• [What you need to do]:
Go through the data below and transcribe it exactly. Omit the images.

*** Exercise inputs Section Begins ***

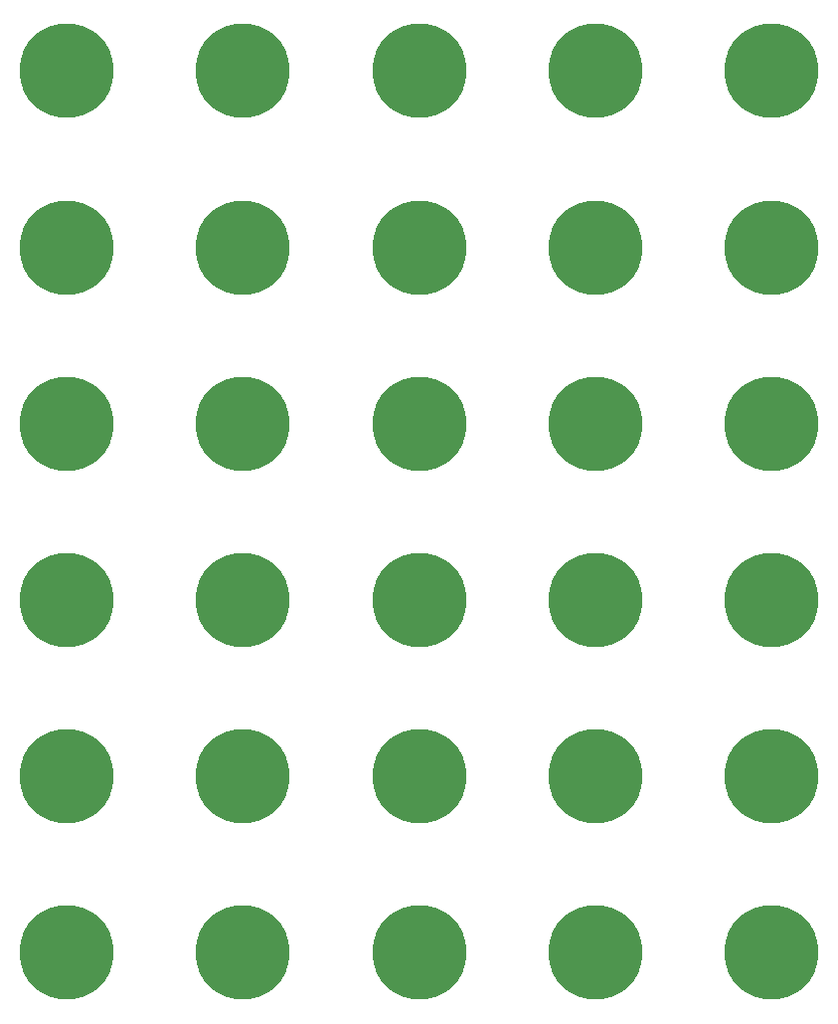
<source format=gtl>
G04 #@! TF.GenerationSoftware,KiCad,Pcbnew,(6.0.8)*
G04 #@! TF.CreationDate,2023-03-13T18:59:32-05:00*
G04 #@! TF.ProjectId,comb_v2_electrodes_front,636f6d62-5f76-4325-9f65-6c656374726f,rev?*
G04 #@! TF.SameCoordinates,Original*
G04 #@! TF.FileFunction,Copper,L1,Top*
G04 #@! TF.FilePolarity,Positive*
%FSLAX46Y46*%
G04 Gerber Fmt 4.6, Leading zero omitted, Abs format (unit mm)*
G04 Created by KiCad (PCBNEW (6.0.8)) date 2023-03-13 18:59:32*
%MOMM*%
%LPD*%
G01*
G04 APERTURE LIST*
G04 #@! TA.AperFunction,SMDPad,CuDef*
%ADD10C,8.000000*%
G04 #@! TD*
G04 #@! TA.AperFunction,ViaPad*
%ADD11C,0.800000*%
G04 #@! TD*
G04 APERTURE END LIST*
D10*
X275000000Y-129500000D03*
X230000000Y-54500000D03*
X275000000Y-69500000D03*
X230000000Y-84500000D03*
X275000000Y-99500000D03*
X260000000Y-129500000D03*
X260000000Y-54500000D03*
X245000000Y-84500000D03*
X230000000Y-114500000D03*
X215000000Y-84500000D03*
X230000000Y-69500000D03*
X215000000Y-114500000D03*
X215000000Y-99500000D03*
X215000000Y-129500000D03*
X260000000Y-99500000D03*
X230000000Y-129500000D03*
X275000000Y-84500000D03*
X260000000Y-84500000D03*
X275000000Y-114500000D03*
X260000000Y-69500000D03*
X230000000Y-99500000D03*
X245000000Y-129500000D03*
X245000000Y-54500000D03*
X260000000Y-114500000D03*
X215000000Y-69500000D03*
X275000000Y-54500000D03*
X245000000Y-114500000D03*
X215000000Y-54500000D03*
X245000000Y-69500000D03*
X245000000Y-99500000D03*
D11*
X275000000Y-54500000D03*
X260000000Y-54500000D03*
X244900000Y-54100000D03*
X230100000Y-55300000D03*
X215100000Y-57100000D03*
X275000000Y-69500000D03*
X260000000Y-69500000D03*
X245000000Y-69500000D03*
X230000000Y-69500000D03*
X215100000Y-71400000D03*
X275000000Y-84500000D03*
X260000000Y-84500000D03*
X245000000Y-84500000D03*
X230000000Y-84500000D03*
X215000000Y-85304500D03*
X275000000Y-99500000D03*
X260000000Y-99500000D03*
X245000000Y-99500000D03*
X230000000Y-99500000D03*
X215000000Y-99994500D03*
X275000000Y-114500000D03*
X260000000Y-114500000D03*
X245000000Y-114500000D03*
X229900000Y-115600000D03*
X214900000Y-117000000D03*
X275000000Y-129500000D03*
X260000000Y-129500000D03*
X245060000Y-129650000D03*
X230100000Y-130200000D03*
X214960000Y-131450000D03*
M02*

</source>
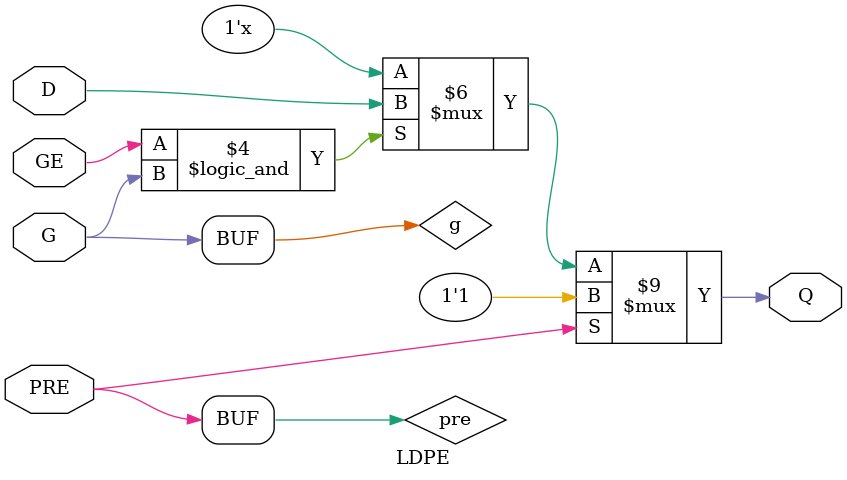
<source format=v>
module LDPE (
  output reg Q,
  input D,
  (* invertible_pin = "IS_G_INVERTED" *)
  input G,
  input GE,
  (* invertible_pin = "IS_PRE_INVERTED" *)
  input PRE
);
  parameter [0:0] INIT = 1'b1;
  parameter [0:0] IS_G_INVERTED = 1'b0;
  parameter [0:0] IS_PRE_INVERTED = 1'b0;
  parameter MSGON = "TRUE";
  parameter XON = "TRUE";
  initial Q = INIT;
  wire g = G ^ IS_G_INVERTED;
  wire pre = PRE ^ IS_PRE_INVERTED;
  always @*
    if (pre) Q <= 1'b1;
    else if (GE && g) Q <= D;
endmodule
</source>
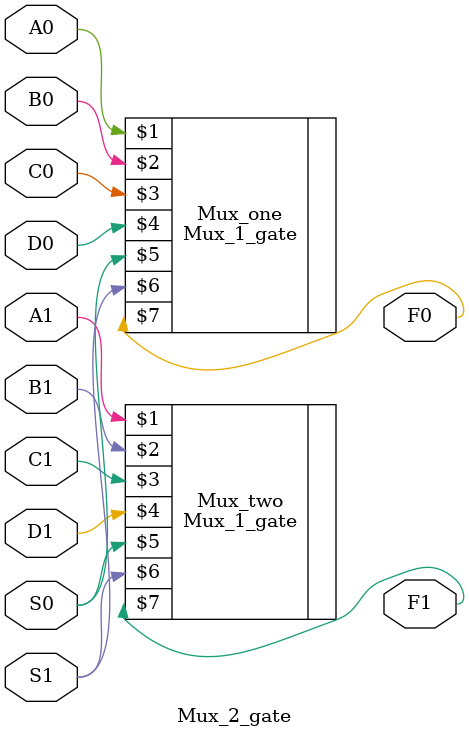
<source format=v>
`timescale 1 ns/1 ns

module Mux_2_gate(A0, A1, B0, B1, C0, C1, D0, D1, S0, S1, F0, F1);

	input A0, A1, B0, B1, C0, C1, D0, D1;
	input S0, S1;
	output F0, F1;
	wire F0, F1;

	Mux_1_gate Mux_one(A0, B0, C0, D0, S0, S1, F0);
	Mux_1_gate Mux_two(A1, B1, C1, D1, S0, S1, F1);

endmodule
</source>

*** Exercise inputs Section Ends ***

• [Solution for this problem]:
<source format=gtl>
G04 #@! TF.GenerationSoftware,KiCad,Pcbnew,(6.0.8)*
G04 #@! TF.CreationDate,2023-03-13T18:59:32-05:00*
G04 #@! TF.ProjectId,comb_v2_electrodes_front,636f6d62-5f76-4325-9f65-6c656374726f,rev?*
G04 #@! TF.SameCoordinates,Original*
G04 #@! TF.FileFunction,Copper,L1,Top*
G04 #@! TF.FilePolarity,Positive*
%FSLAX46Y46*%
G04 Gerber Fmt 4.6, Leading zero omitted, Abs format (unit mm)*
G04 Created by KiCad (PCBNEW (6.0.8)) date 2023-03-13 18:59:32*
%MOMM*%
%LPD*%
G01*
G04 APERTURE LIST*
G04 #@! TA.AperFunction,SMDPad,CuDef*
%ADD10C,8.000000*%
G04 #@! TD*
G04 #@! TA.AperFunction,ViaPad*
%ADD11C,0.800000*%
G04 #@! TD*
G04 APERTURE END LIST*
D10*
X275000000Y-129500000D03*
X230000000Y-54500000D03*
X275000000Y-69500000D03*
X230000000Y-84500000D03*
X275000000Y-99500000D03*
X260000000Y-129500000D03*
X260000000Y-54500000D03*
X245000000Y-84500000D03*
X230000000Y-114500000D03*
X215000000Y-84500000D03*
X230000000Y-69500000D03*
X215000000Y-114500000D03*
X215000000Y-99500000D03*
X215000000Y-129500000D03*
X260000000Y-99500000D03*
X230000000Y-129500000D03*
X275000000Y-84500000D03*
X260000000Y-84500000D03*
X275000000Y-114500000D03*
X260000000Y-69500000D03*
X230000000Y-99500000D03*
X245000000Y-129500000D03*
X245000000Y-54500000D03*
X260000000Y-114500000D03*
X215000000Y-69500000D03*
X275000000Y-54500000D03*
X245000000Y-114500000D03*
X215000000Y-54500000D03*
X245000000Y-69500000D03*
X245000000Y-99500000D03*
D11*
X275000000Y-54500000D03*
X260000000Y-54500000D03*
X244900000Y-54100000D03*
X230100000Y-55300000D03*
X215100000Y-57100000D03*
X275000000Y-69500000D03*
X260000000Y-69500000D03*
X245000000Y-69500000D03*
X230000000Y-69500000D03*
X215100000Y-71400000D03*
X275000000Y-84500000D03*
X260000000Y-84500000D03*
X245000000Y-84500000D03*
X230000000Y-84500000D03*
X215000000Y-85304500D03*
X275000000Y-99500000D03*
X260000000Y-99500000D03*
X245000000Y-99500000D03*
X230000000Y-99500000D03*
X215000000Y-99994500D03*
X275000000Y-114500000D03*
X260000000Y-114500000D03*
X245000000Y-114500000D03*
X229900000Y-115600000D03*
X214900000Y-117000000D03*
X275000000Y-129500000D03*
X260000000Y-129500000D03*
X245060000Y-129650000D03*
X230100000Y-130200000D03*
X214960000Y-131450000D03*
M02*

</source>
<source format=v>
module LDPE (
  output reg Q,
  input D,
  (* invertible_pin = "IS_G_INVERTED" *)
  input G,
  input GE,
  (* invertible_pin = "IS_PRE_INVERTED" *)
  input PRE
);
  parameter [0:0] INIT = 1'b1;
  parameter [0:0] IS_G_INVERTED = 1'b0;
  parameter [0:0] IS_PRE_INVERTED = 1'b0;
  parameter MSGON = "TRUE";
  parameter XON = "TRUE";
  initial Q = INIT;
  wire g = G ^ IS_G_INVERTED;
  wire pre = PRE ^ IS_PRE_INVERTED;
  always @*
    if (pre) Q <= 1'b1;
    else if (GE && g) Q <= D;
endmodule
</source>
<source format=v>
`timescale 1 ns/1 ns

module Mux_2_gate(A0, A1, B0, B1, C0, C1, D0, D1, S0, S1, F0, F1);

	input A0, A1, B0, B1, C0, C1, D0, D1;
	input S0, S1;
	output F0, F1;
	wire F0, F1;

	Mux_1_gate Mux_one(A0, B0, C0, D0, S0, S1, F0);
	Mux_1_gate Mux_two(A1, B1, C1, D1, S0, S1, F1);

endmodule
</source>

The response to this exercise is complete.